L’article 58 est clair à ce niveau : je rappelle qu’il édicte qu’en cas de détention de capital d’une clinique privée par une société ou par une personne morale de droit public non médecin, la Direction médicale de la clinique revient exclusivement aux médecins.

Le projet prévoit également l’instauration d’un Comité Médical d’Etablissement. Ce Comité constitué uniquement des médecins exerçant dans la clinique, détient le total contrôle sur toutes les décisions médicales.

Ce comité décide par exemple du recrutement des professionnels de santé. Il décide de l’achat d’équipements biomédicaux et d’installations médicotechniques, répondant aux normes de sécurité du patient et loin de toute considération purement économique. Le comité décide également du type de prestations qui seront réalisées au sein de la clinique en fonction des spécialités et des capacités existantes. Par exemple, un investisseur non médecin, fondateur de la clinique, n’a aucun droit de décider de réduire ou d’élargir ses activités de soins, pour des raisons de simples économies de ressources, sans que le Comité médical n’en décide sa pertinence.

A côté du comité d’établissement, un Comité d’Ethique sera aussi instauré au sein de la clinique.
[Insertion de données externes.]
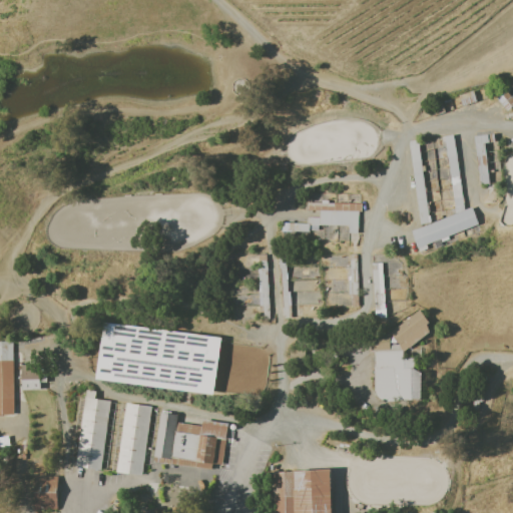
[(408,142),(451,136),(462,212),(418,229),(408,142)]
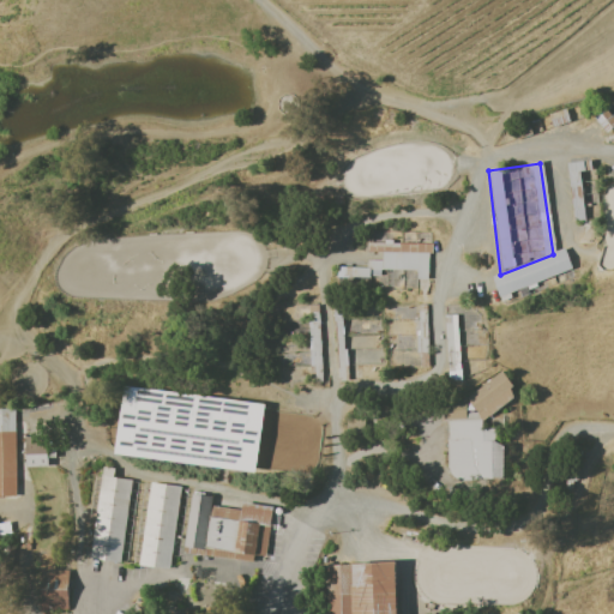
[(489,278),(497,298),(569,271),(561,251),(553,254),(500,275),(489,278)]
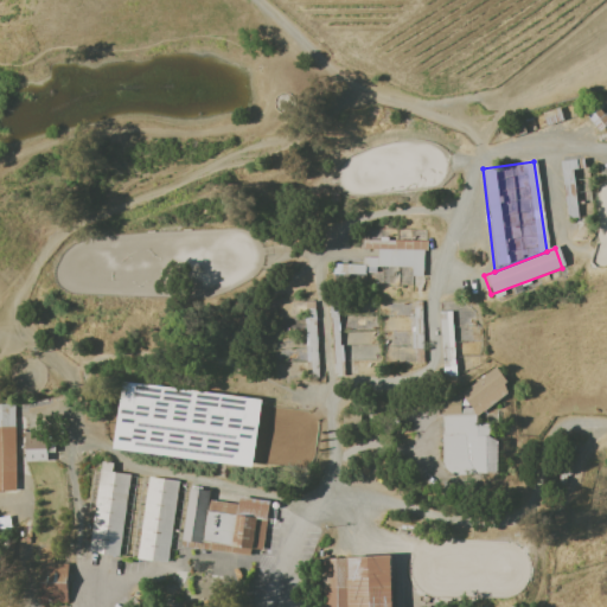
[(460,394),(478,416),(508,394),(503,387),(508,383),(496,366),(460,394)]
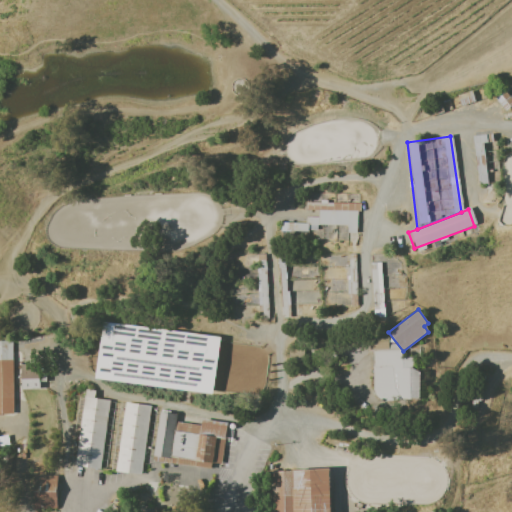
[(419,398),(418,375),(413,375),(412,358),(402,358),(402,350),(390,351),(389,334),(369,335),(369,355),(380,354),(380,364),(373,364),(374,400),(419,398)]
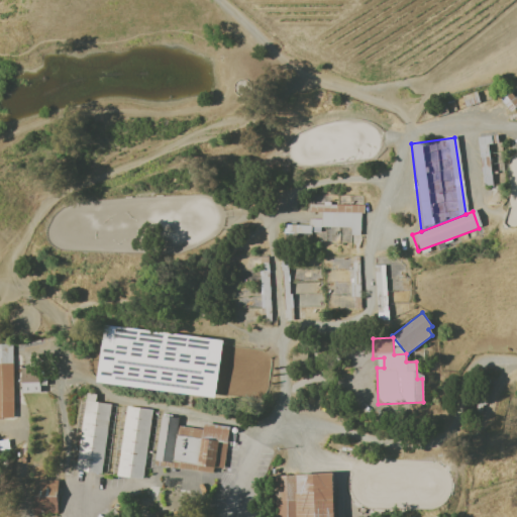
[(0,345),(11,345),(11,365),(0,365),(0,345)]
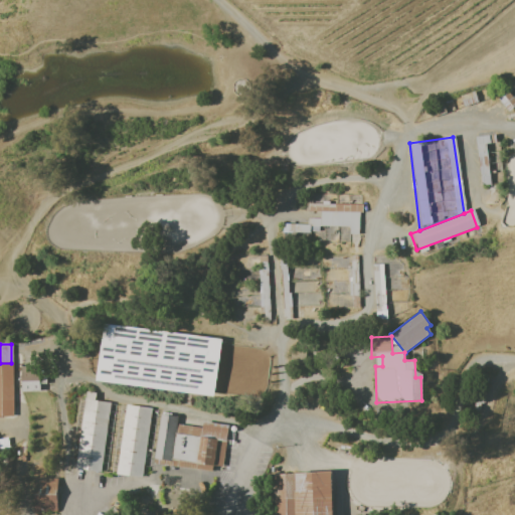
[(18,361),(20,390),(48,389),(46,359),(18,361)]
Il sera constitué de médecins et d’infirmiers et veillera en collaboration avec les Conseils régionaux des médecins, au strict respect de la déontologie et des règles d’éthique et de bonnes pratiques des soins, sans aucune intervention du staff administratif. 
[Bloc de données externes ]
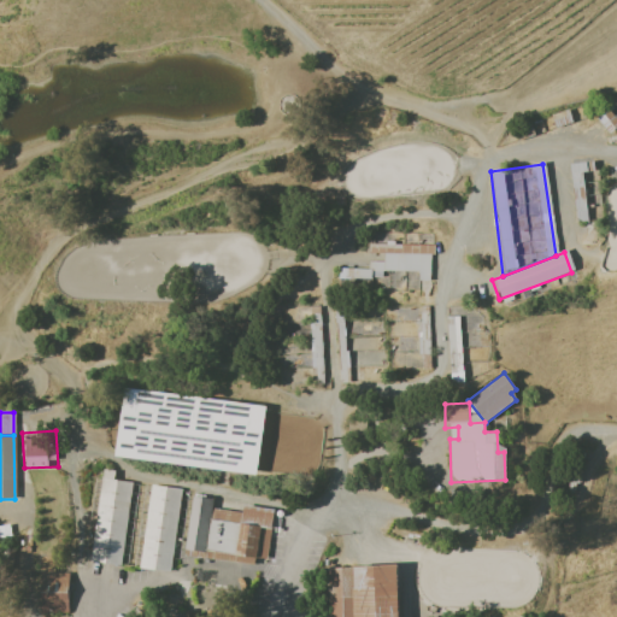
[(89,562),(118,566),(131,483),(112,482),(113,472),(101,471),(89,562)]
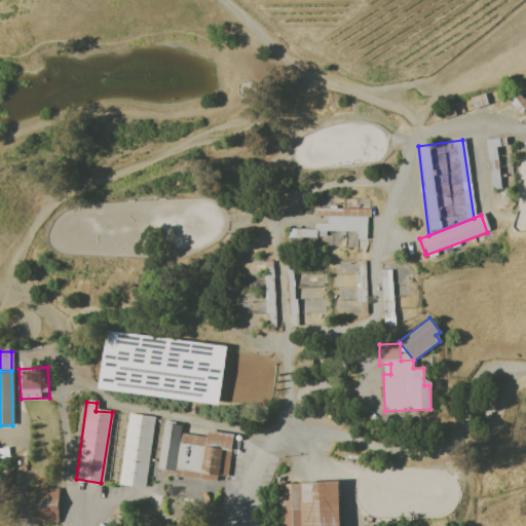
[(127,414),(153,417),(144,488),(118,484),(127,414)]
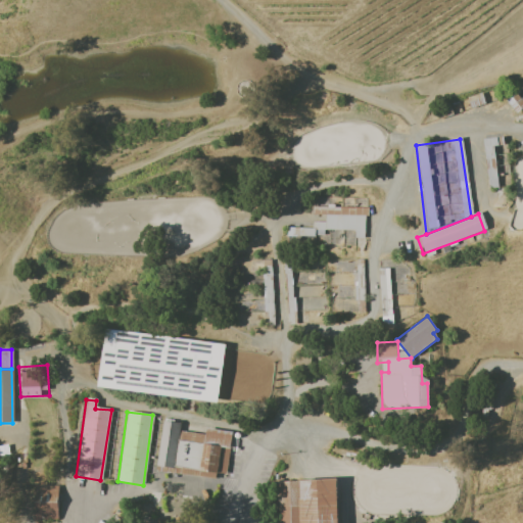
[(149,463),(165,464),(169,420),(151,419),(149,463)]
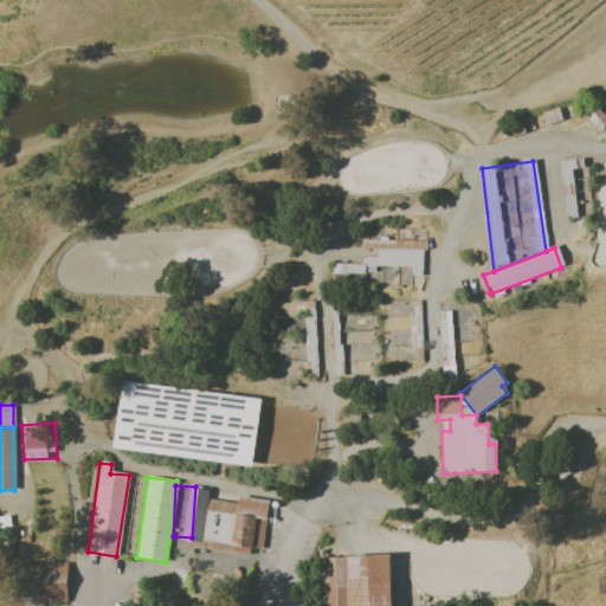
[(38,563),(66,563),(66,601),(38,601),(38,563)]
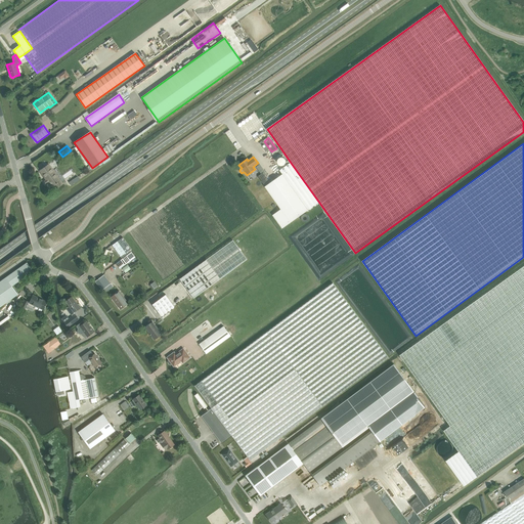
[(282,228),(319,203),(291,163),(280,170),(282,174),(265,186),(281,209),(273,215),(282,228)]
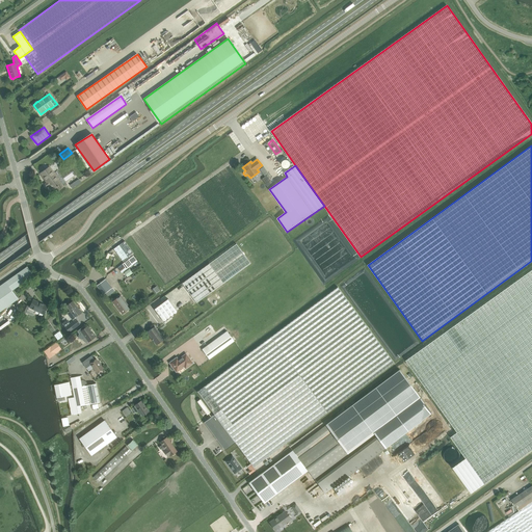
[(45,173),(41,175),(46,182),(44,183),(47,187),(50,185),(53,189),(55,188),(57,191),(63,187),(61,183),(57,177),(56,178),(49,167),(44,171),(45,173)]
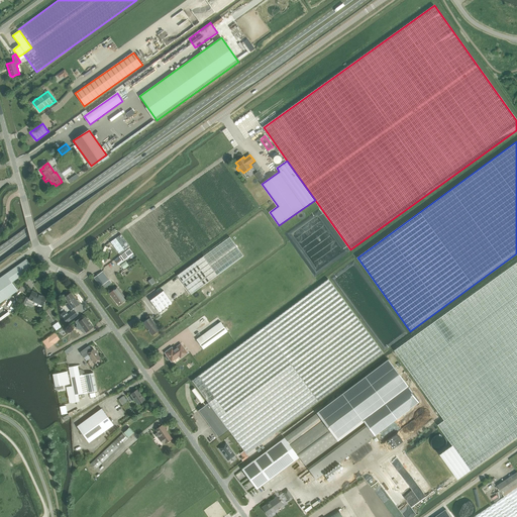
[(110,241),(119,254),(130,246),(121,234),(110,241)]
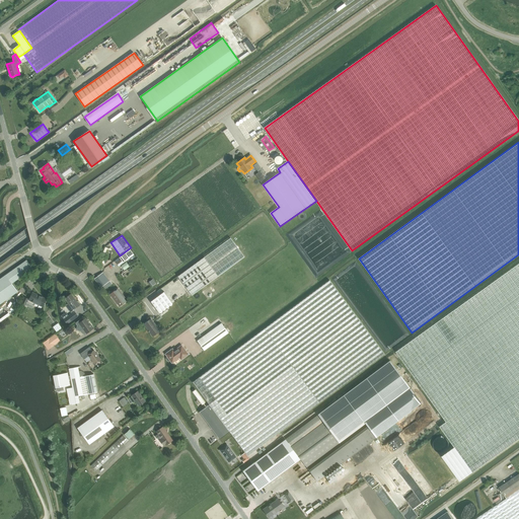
[(230,238),(177,277),(192,295),(244,257),(230,238)]
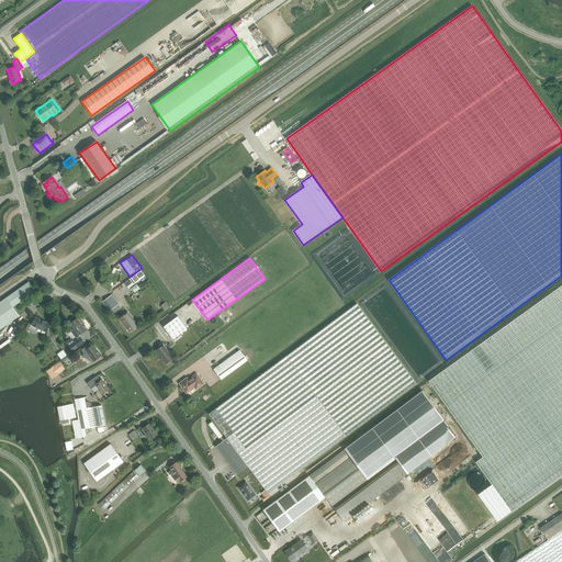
[(144,277),(141,271),(131,279),(134,284),(144,277)]
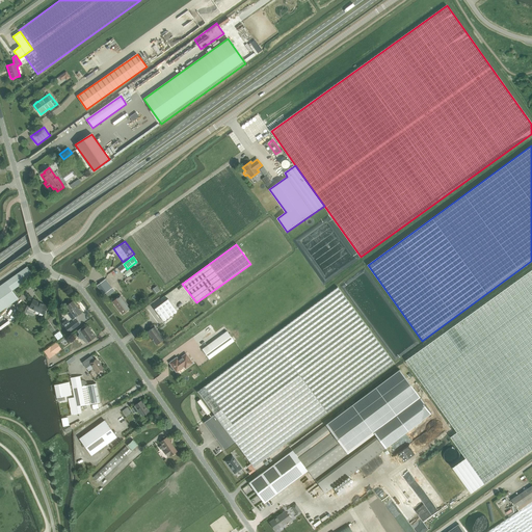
[(0,312),(19,298),(12,290),(33,275),(27,266),(0,286),(0,312)]
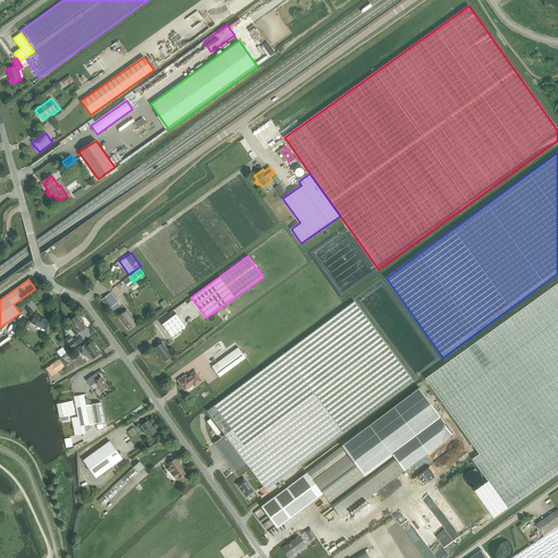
[(136,281),(130,286),(134,290),(140,287),(136,281)]
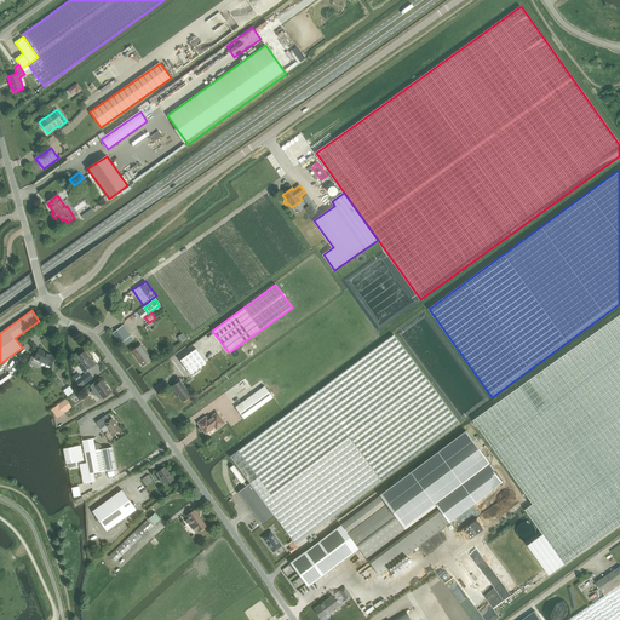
[(619,315),(474,420),(533,504),(526,510),(543,534),(528,545),(550,575),(619,524),(619,315)]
Ce staff administratif sera lui, représenté par le comité de gestion, qui n’est pas forcément constitué de médecins et qui gère les affaires administratives, financières et juridiques de la clinique.

C. Comment votre département compte communiquer avec les citoyens et ses  différents partenaires pour défendre le projet de loi avant son adoption ?

E.H.L. Tout au long du processus de concertation autour du projet, priorité était donnée au dialogue et à la communication avec les professionnels directement concernés. Une fois le texte adopté, nous avons d’ores et déjà prévu de lancer une campagne d’information du public autour des métiers de la santé, qui expliquera aux citoyens, la place et les rôles dévolus à chaque catégorie de professionnels de la santé, ainsi que les responsabilités et l’éthique qui encadre les relations entre soignants et soignés.

C. Est-ce que le projet de loi permet à des groupes d’investisseurs étrangers à fonder des cliniques au Maroc, sans association avec des marocains?

E.H.L. Oui, tout à fait, à condition que le groupe se constitue en société de droit marocain.

C. Comment les organes de contrôle prévus par le projet peuvent-ils contribuer à l’assainissement de la gestion de beaucoup de cliniques privées et notamment, dans les aspects liés aux tarifs et à la réalité des coûts?

E.H.L. Ce contrôle est du ressort des pouvoirs publics, en veillant au respect des tarifs et en mettant en place des tarifs justes qui prennent en considération la valeur effective de l’acte, ainsi que les contraintes liées aux ressources mobilisées.